Moana is available in both Blu-ray and standard DVD.

From John Carney, the director of Once and Begin Again, comes Sing Street, easily his best musical to date.

Newcomer Ferdia Walsh-Peelo stars as a 15-year-old boy in 1985 Dublin who forms a band in order to impress a girl (Lucy Boynton). The score is a mix of 1980s covers and original songs, the best of which is easily “Drive It Like You Stole It,” which received numerous Best Song nominations and awards, but was overlooked by Oscar.

The superb supporting cast includes Jack Reynor as Walsh-Peelo’s stoner older brother, Aiden Gillen and Maria Doyle Kennedy as his battling parents, and Don Wycherly as the stern principal of his new school.

Sing Street is available on both Blu-ray and standard DVD.

Less than nine months after Paramount’s bare-bones release of 2015’s 45 Years on Blu-ray and standard DVD, Criterion has issued a Special Edition of Andrew Haigh’s film starring Charlotte Rampling and Tom Courtenay.

Rampling, in her only Oscar-nominated performance, and Courtenay (The Loneliness of the Long Distance Runner), both contribute to a discussion of the making of the film with Haigh.

Among those films receiving their initial Blu-ray release are Compulsion, Finian’s Rainbow, and S.O.B..

Film historian Tim Lucas provides one of the most incisive commentaries you will ever listen to on Kino Lorber’s presentation of Richard Fleischer’s 1959 film version of Meyer Levin’s Compulsion.

Dean Stockwell and Bradford Dillman as a thinly fictionalized Leopold and Loeb, and Orson Welles as an equally thinly disguised Clarence Darrow, shared Best Actor awards at that year’s Cannes Film Festival. Stockwell would repeat the feat three years later, sharing 1962’s Best Actor award at Cannes with Ralph Richardson and Jason Robards for Long Day’s Journey Into Night.

As Lucas points out, Fleischer’s film was uncannily mirrored by Richard Brooks’ film of Truman Capote’s In Cold Blood eight years later. Both films were based on true stories about thrill killings committed by two young men. Both were widescreen black-and-white films and both received Best Picture nominations from awards bodies other than Oscar. BAFTA nominated Compulsion, while the Globes nominated In Cold Blood.

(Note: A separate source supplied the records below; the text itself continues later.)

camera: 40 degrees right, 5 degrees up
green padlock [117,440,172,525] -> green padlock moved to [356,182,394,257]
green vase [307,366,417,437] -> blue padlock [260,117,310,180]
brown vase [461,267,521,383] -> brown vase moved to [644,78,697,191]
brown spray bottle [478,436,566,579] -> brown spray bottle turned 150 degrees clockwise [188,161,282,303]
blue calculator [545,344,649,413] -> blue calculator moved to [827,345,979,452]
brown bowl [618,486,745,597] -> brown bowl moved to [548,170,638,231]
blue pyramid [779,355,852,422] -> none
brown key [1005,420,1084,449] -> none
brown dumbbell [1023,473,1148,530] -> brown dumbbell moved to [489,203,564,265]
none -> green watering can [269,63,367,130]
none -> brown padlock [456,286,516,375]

It was only twenty-one years from the Broadway opening of Burton Lane and E.Y. Harburg’s masterful musical Finian’s Rainbow when Warner Bros. made it into a film in 1968, yet the world had changed so drastically that the story seemed to have come from another age altogether. It wasn’t helped by fledgling director Francis Ford Coppola dragging out scene after scene. On the plus side, however, is the enduring charm of Fred Astaire, sans top hat and tails, as the scraggly, aging Irishman in search of a pot of gold. Equally charming are Petula Clark as his daughter, Don Francks as her beau, and Tommy Steele as the world’s tallest leprechaun. Best of all, nothing, but nothing, could diminish the power of Lane and Harburg’s music and lyrics, which remain the heart and soul of the production.

Warner Archive’s sparkling release includes the film’s overture and intermission.

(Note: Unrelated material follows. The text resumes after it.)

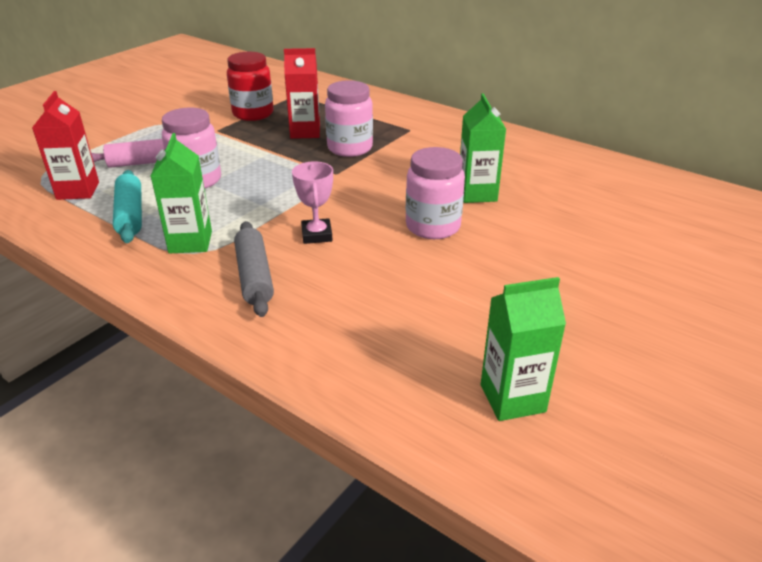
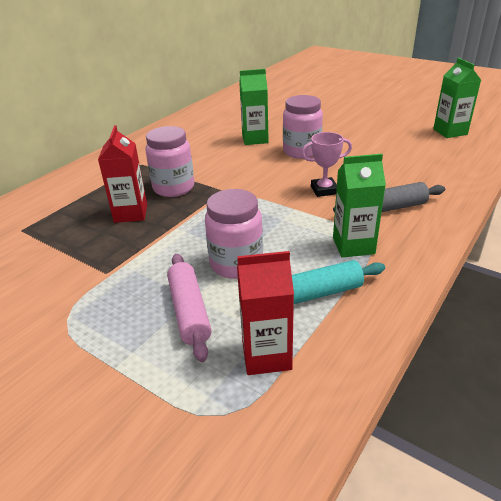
camera: 90 degrees left, 0 degrees up
red jar [227,52,274,121] -> none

Looking just as good is Warner Archive’s release of Blake Edwards 1981 film S.O.B. . The film, however, like much of Edwards’ output, is a matter of taste. Aside from Robert Preston, who is hilarious as a sort of Dr. Feelgood to the stars, the film is one crude and ridiculous scene after another. Julie Andrews (Mrs. Edwards) is ill-used as an actress, not unlike herself, who wants to change her goody-two-shoes image by revealing her breasts on screen. Fortunately, Edwards, Andrews, and Preston had Victor/Victoria in release five months after this turkey.

This week’s new releases include Fences and Elle.